→ PROBLEM
Transcribe the records below from the first line to the line that includes "middle pip: (566, 414)", inclusive, and omit the pictures.

Pose estimation data:
· · · · ·

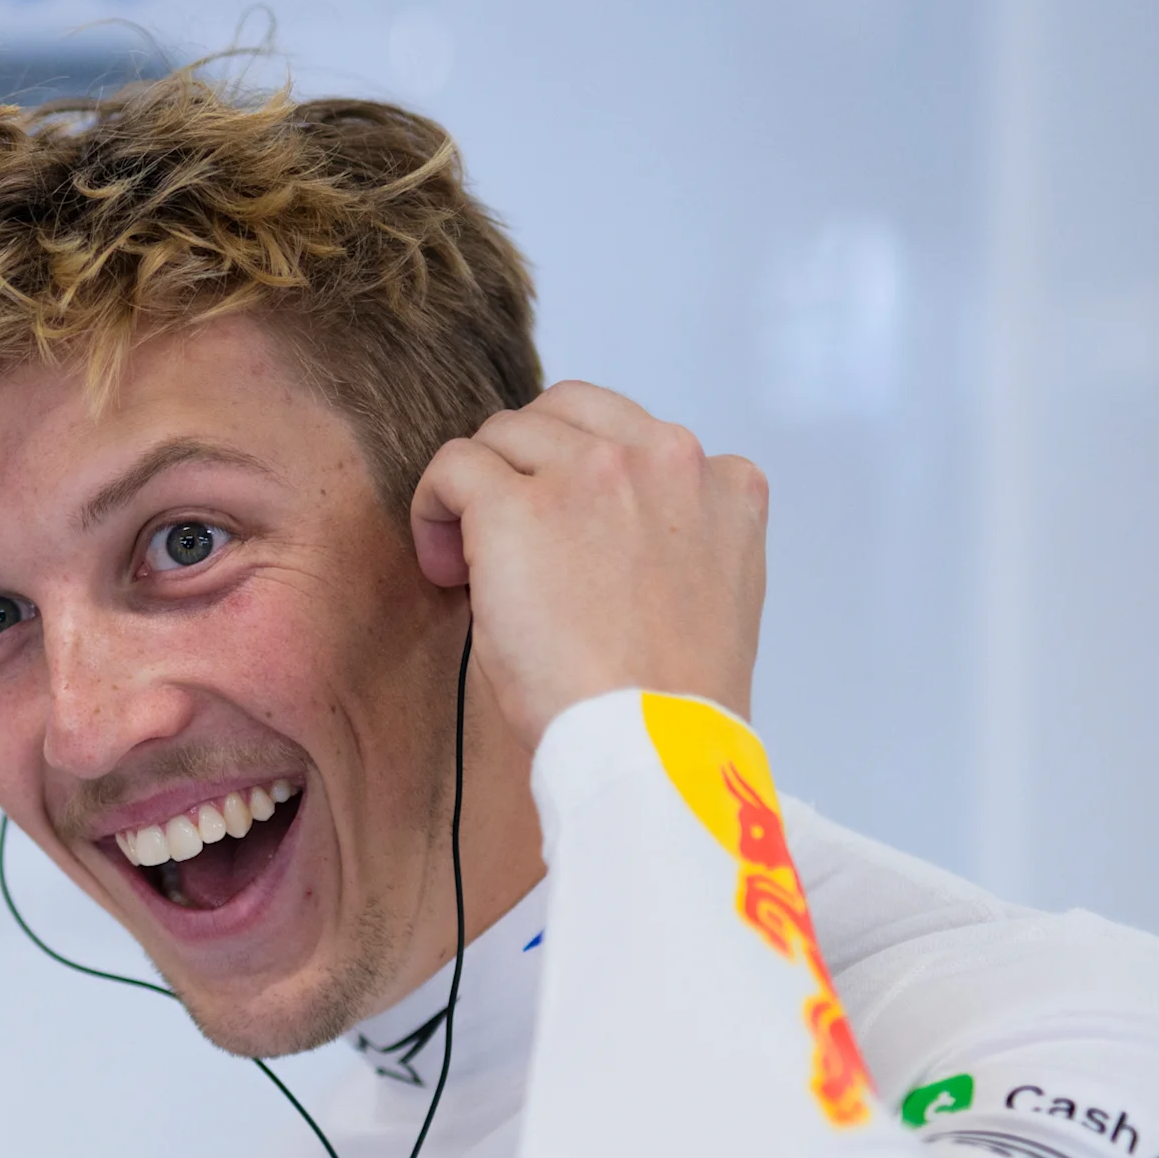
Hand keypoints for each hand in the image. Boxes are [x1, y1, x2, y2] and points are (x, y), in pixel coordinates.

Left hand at [407, 381, 766, 748]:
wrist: (650, 743)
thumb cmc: (669, 699)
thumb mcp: (703, 593)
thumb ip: (671, 536)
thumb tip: (595, 529)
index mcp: (724, 483)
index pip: (633, 435)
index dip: (581, 482)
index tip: (563, 541)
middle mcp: (667, 459)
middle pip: (566, 414)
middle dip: (527, 468)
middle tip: (506, 542)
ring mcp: (594, 473)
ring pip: (506, 432)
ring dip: (481, 488)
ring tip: (470, 561)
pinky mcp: (520, 506)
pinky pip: (454, 465)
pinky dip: (434, 507)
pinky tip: (445, 566)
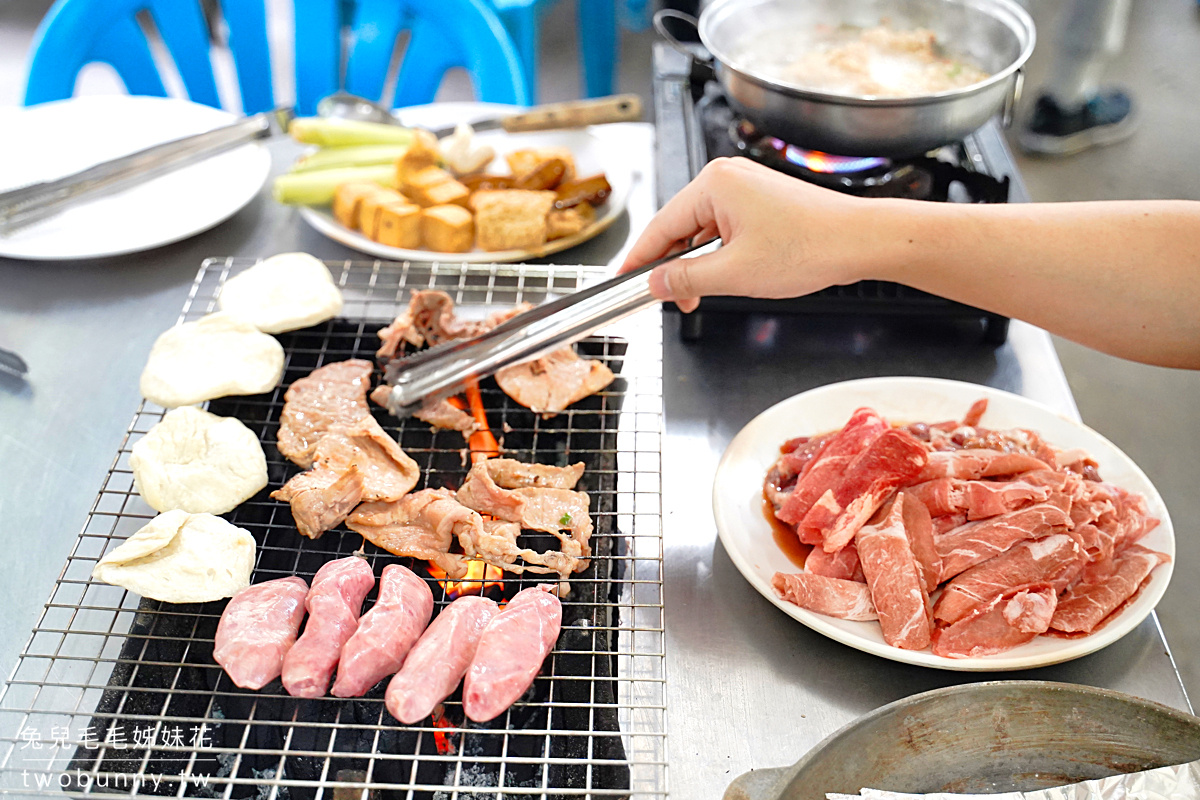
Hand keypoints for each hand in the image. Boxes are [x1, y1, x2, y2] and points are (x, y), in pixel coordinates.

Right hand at [619, 157, 881, 311]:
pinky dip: (718, 254)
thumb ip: (686, 278)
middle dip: (673, 266)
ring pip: (702, 230)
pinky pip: (724, 228)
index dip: (638, 260)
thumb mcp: (735, 274)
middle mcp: (727, 177)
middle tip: (670, 301)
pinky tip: (723, 277)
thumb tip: (656, 282)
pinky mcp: (761, 200)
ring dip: (698, 264)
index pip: (659, 226)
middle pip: (678, 226)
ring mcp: (746, 186)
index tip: (623, 282)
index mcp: (714, 184)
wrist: (861, 241)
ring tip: (702, 295)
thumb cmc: (809, 247)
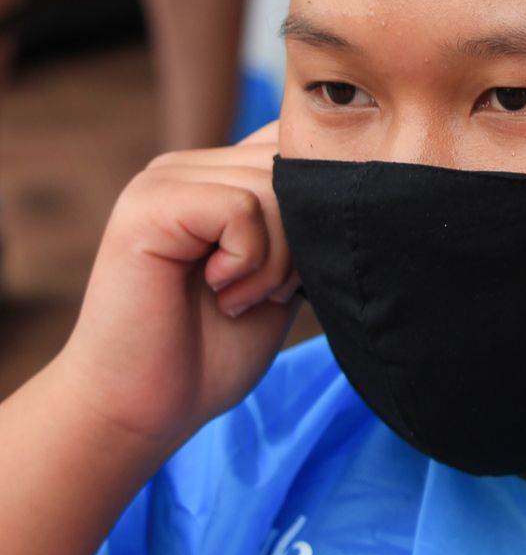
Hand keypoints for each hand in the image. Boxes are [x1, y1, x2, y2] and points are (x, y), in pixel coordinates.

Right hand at [52, 122, 299, 460]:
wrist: (143, 411)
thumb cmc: (211, 354)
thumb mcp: (277, 275)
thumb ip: (299, 222)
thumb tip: (353, 183)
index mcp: (215, 176)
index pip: (295, 143)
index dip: (318, 206)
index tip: (293, 276)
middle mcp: (187, 167)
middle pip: (292, 163)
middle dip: (299, 242)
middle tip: (263, 295)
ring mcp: (162, 180)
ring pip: (272, 185)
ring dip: (274, 261)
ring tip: (238, 300)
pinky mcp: (148, 206)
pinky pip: (240, 207)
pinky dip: (248, 262)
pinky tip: (219, 294)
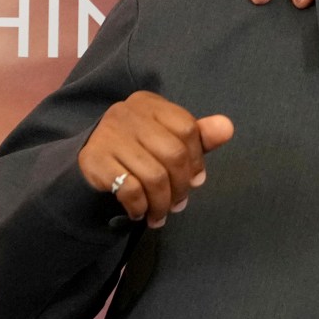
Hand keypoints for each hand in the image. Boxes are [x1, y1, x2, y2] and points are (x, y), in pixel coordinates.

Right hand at [77, 91, 234, 227]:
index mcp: (150, 104)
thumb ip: (199, 135)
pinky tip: (140, 212)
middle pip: (173, 154)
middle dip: (181, 187)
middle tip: (179, 205)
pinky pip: (130, 189)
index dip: (197, 160)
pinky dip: (140, 206)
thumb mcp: (169, 138)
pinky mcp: (94, 160)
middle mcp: (128, 113)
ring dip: (162, 203)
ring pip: (153, 176)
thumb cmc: (138, 148)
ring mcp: (109, 135)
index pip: (187, 129)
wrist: (91, 161)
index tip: (196, 180)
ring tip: (160, 215)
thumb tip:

· · · · ·

→ EXERCISE SOLUTION
Hand keypoints for each hand in the image. Boxes are [x1, y1, x2, y2] and points are (x, y), in pixel coordinates.

Left hand at [407, 381, 766, 748]:
wrist: (650, 743)
thumb cmc: (669, 699)
thumb mcp: (703, 593)
thumb ip: (671, 536)
thumb tip: (595, 529)
index mcp: (724, 483)
index pip: (633, 435)
index dip: (581, 482)
index tip: (563, 541)
middle mcp: (667, 459)
middle pip: (566, 414)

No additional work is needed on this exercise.